We are creatures, created by God. All that we have and are comes from God. This should fill us with gratitude to God, and humility before God and one another. We are called to be at one with all creation (ecology) and creatures. When we realize our nothingness (without God) we open ourselves to receive his grace and to depend on his love and mercy. Our dignity and purpose comes from God, not the criteria or standards of our modern society.

  1. Evil attracts us

In our human condition we are attracted to evil. Fr. Peter Semenenko wrote that this is like an illness – marked with a loss of taste for things that are healthy, a lowering of our spirit, and a lack of movement. Only when we realize our own weakness and susceptibility to evil will we recognize that Jesus has saved us, and has the power to heal us from the illness of sin. We then choose grace over sin, life over death.

  1. We succumb to sin

The temptations that surround us tempt us into sin. This leads us to separate ourselves from God, from one another, and to lose true peace in our hearts. We can be tempted to think that we are incapable of being forgiven and loved by God. This lie does not come from God, but from the evil one. Or, we can presume that we are free from all sin, and thus do not need God. The author of this lie is the same as the other.

  1. God calls us to conversion – Paschal Mystery

God calls us out of our sin to a new life in him. We are to die to our sin and embrace the grace of the Spirit, the truth of Christ, and the love and mercy of God. This change of heart is not an easy process, but through the grace of God it is within our reach. This dying to sin and rising to a new life in Christ mirrors the suffering, death and resurrection of our Lord Jesus Christ. Our conversion has been won through that saving act of Jesus, and we relive it each time that we turn away from sin and live more fully the way of Christ.

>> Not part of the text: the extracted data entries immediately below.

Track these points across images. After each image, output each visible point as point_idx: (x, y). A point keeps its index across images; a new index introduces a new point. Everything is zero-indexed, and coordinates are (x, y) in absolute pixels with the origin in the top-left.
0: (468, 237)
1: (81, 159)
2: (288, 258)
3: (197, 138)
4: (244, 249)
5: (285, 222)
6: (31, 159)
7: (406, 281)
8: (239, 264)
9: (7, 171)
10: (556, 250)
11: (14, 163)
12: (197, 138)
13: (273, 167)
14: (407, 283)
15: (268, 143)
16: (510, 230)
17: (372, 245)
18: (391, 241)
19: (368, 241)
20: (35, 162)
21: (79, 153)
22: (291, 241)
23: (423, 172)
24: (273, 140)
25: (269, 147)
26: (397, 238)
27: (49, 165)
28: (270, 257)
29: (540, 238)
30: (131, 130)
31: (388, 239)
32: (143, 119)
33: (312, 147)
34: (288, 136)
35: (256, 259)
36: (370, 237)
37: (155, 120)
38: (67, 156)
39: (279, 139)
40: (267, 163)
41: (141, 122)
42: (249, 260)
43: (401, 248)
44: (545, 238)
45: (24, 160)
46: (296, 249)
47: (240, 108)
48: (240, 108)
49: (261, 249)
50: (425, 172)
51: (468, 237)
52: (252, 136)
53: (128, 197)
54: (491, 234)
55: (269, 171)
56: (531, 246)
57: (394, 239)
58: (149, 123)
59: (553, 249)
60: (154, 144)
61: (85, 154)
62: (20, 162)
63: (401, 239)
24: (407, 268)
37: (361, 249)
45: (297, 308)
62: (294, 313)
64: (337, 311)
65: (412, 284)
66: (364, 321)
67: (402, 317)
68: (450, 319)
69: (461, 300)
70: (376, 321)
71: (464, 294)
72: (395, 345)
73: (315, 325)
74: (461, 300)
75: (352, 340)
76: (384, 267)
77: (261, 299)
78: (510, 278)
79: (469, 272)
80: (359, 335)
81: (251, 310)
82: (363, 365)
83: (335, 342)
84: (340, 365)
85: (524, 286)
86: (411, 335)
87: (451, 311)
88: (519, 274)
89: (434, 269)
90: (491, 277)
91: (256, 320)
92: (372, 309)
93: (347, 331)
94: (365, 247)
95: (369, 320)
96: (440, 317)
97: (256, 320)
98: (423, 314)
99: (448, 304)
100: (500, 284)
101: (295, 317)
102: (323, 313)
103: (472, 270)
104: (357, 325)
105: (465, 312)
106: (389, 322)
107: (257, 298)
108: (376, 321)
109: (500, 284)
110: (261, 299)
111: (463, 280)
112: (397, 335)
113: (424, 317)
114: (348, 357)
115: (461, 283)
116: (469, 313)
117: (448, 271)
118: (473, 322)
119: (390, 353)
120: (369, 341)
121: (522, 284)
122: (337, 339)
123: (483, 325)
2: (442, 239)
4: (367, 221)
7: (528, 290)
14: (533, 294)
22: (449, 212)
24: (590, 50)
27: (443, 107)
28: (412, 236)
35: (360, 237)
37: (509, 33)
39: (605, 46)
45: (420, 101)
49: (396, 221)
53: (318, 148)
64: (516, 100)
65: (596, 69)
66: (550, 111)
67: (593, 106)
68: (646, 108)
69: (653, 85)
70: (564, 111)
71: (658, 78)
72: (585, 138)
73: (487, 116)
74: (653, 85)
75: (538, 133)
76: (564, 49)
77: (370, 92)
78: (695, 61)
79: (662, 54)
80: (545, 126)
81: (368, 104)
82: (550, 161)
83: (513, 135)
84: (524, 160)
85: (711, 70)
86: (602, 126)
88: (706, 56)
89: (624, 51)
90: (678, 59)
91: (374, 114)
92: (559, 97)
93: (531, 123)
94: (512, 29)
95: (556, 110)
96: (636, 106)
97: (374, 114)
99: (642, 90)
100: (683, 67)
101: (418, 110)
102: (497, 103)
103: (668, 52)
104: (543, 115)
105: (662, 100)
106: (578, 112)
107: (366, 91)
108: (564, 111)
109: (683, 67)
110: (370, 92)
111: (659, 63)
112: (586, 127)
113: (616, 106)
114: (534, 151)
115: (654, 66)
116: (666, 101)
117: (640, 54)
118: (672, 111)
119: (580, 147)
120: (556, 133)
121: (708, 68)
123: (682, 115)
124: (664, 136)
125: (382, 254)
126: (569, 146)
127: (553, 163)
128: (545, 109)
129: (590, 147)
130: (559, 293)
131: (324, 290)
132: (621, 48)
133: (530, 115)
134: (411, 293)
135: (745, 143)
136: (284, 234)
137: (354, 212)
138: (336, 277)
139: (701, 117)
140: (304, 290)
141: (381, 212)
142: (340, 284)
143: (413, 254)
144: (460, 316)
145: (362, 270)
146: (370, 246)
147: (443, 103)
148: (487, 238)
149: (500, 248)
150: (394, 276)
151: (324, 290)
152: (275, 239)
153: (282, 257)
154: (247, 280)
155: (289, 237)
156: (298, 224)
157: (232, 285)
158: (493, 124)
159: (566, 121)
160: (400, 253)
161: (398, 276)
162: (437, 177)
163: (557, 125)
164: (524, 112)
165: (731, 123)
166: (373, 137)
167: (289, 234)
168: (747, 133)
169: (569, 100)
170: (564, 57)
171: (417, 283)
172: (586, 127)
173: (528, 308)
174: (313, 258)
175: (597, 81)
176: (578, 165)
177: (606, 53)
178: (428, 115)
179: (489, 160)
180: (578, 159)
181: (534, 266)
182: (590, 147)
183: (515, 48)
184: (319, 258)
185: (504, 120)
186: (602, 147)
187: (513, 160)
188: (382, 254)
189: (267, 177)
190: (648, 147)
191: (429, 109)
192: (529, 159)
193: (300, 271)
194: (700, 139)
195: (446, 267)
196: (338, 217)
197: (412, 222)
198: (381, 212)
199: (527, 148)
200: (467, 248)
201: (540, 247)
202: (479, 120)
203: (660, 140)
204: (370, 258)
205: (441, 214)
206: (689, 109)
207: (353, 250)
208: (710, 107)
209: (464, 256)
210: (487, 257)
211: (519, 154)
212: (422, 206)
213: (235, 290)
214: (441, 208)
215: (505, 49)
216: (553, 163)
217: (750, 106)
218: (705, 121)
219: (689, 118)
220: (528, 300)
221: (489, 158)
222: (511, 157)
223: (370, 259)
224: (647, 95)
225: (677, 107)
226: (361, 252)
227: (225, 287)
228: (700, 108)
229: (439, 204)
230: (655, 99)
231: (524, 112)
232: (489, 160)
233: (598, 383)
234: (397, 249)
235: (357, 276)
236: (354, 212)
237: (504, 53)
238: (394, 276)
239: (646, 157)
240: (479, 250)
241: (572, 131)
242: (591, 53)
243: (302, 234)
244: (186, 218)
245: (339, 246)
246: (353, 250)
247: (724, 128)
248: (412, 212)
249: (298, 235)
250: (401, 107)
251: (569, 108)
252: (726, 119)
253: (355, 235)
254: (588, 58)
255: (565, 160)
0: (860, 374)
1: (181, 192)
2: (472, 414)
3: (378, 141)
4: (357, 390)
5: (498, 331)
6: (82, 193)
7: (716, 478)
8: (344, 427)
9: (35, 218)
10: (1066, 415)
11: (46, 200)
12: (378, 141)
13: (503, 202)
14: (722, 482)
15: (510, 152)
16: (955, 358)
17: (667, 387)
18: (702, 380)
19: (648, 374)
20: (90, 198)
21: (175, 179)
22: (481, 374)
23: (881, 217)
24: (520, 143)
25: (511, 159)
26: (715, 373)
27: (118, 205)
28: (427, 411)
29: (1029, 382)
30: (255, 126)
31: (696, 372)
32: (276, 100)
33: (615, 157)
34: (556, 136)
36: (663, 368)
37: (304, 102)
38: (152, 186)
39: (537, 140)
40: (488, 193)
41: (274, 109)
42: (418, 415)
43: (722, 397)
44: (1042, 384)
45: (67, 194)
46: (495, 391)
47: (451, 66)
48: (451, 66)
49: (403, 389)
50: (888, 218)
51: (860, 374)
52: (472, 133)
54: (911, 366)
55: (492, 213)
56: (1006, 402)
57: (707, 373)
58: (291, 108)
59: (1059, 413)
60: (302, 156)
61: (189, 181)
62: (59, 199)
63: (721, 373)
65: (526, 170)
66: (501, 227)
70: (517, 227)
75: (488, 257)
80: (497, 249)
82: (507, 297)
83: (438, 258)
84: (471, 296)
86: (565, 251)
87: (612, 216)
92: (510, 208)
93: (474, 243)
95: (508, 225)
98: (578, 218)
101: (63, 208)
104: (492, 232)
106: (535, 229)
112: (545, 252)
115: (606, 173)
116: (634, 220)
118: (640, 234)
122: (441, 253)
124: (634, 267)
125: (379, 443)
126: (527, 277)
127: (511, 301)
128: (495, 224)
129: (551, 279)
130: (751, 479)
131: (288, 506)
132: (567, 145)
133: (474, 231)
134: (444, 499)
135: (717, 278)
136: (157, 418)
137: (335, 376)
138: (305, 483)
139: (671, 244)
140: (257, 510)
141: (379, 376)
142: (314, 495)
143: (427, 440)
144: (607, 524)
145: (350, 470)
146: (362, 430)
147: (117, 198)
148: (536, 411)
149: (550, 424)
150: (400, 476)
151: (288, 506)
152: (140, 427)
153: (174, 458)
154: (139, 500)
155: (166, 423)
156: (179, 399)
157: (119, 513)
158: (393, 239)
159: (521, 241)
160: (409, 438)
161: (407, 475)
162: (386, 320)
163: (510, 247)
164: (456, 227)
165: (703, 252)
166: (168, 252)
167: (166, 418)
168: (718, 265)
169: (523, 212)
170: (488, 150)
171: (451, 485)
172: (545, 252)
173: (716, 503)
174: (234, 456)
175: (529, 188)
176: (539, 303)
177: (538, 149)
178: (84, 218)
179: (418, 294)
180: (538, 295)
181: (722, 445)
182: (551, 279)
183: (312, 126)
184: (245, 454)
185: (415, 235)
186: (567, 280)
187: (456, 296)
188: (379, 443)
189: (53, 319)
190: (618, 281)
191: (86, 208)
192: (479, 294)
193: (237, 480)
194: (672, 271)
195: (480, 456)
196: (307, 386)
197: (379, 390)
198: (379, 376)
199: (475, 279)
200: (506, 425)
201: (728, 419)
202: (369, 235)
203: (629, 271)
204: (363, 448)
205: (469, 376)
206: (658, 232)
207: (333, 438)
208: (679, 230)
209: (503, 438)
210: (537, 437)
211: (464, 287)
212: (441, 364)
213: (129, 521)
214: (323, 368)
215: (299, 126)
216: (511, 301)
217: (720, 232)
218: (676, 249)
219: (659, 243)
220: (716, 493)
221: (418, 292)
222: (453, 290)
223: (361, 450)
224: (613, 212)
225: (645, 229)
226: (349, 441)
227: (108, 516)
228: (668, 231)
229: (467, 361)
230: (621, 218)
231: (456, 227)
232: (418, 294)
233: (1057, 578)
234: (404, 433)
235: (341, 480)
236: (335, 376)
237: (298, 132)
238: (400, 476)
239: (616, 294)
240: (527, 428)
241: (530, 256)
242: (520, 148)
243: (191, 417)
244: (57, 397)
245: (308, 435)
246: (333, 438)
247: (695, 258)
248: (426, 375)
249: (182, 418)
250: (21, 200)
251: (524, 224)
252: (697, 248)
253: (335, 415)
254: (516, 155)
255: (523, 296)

  1. God calls us to community

We are social creatures and God calls us out of isolation and individualism to form a Christian community. Each of us brings our unique gifts and talents, as well as our unique experience of God, his grace, and his mercy. Jesus Christ unites us to one another. We need one another. In the 'Community’ our family and our parish – we share faith, express love, pray and worship, and serve one another.

  1. God calls us to work for the resurrection of society

In this community – inspired, nourished and blessed by God – we work together not only for our mutual sanctification, but for the transformation of society. The Holy Spirit enables us to share our own personal experience of new life (resurrection) with one another, encouraging and leading each other to a deeper sharing in the life of the Risen Christ. United by that Spirit, we work together to transform (resurrect) our society, based on gospel values so that our homes, schools, work places, neighborhoods and parishes may truly reflect the kingdom of God.

  1. Mary: Our Model and Mother

The Blessed Virgin Mary is the first and perfect disciple of Jesus. From the visit of the angel Gabriel until the foot of the cross, we see Mary as a woman of faith, hope and love. Her faith is in God’s love, her hope in the faithfulness of God to his promises, and her love for her son and for each of us as her spiritual children. Despite the mysteries of her life she maintained these virtues, and invites us, by following her son, to face the difficulties, challenges and disappointments of our day in union with her. Indeed, she is our Model and our Mother.